▶ **Recorded data**:

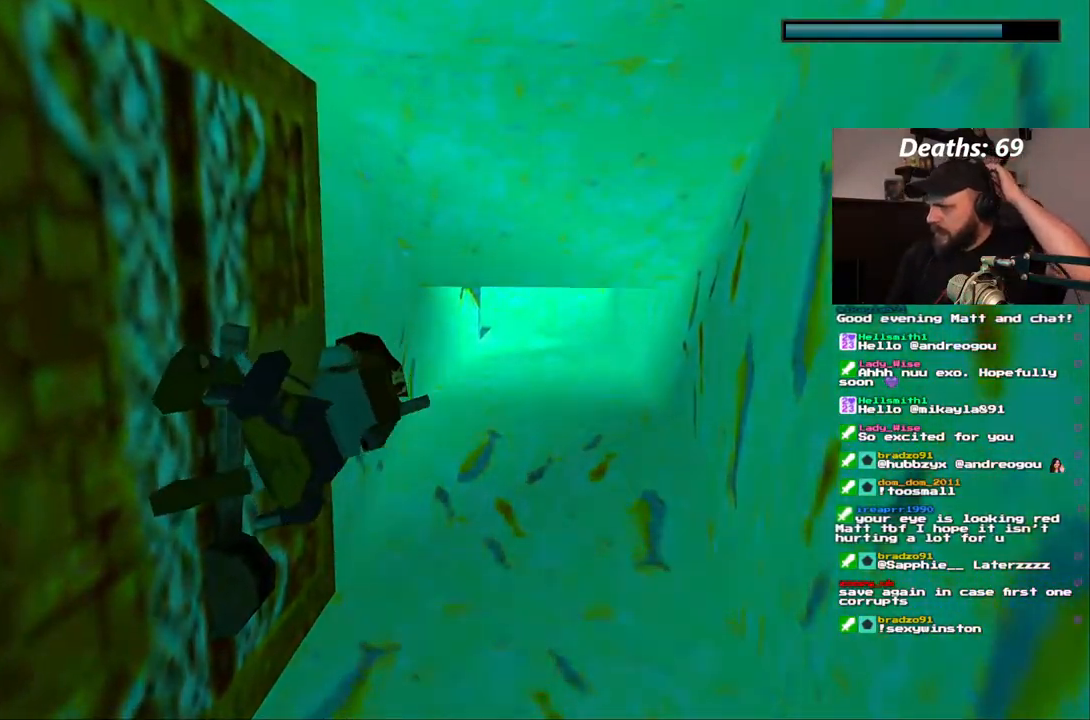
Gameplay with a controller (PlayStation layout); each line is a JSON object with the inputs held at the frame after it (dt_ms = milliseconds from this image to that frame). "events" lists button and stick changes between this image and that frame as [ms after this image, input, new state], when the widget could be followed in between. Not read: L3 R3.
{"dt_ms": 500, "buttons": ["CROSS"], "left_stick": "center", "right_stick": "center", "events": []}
--
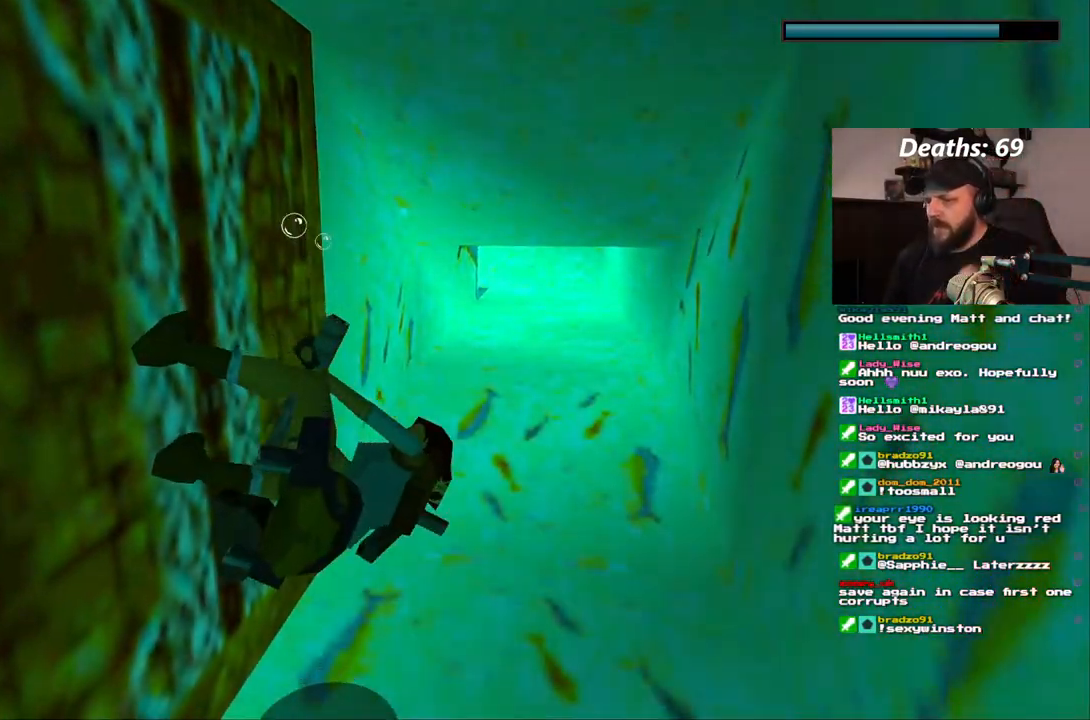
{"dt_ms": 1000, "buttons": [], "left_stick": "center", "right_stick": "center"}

▶ **What you need to do**: In the material above, tally every line with the string "buttons" in it, then give that number alone.

▶ **Task result**: 2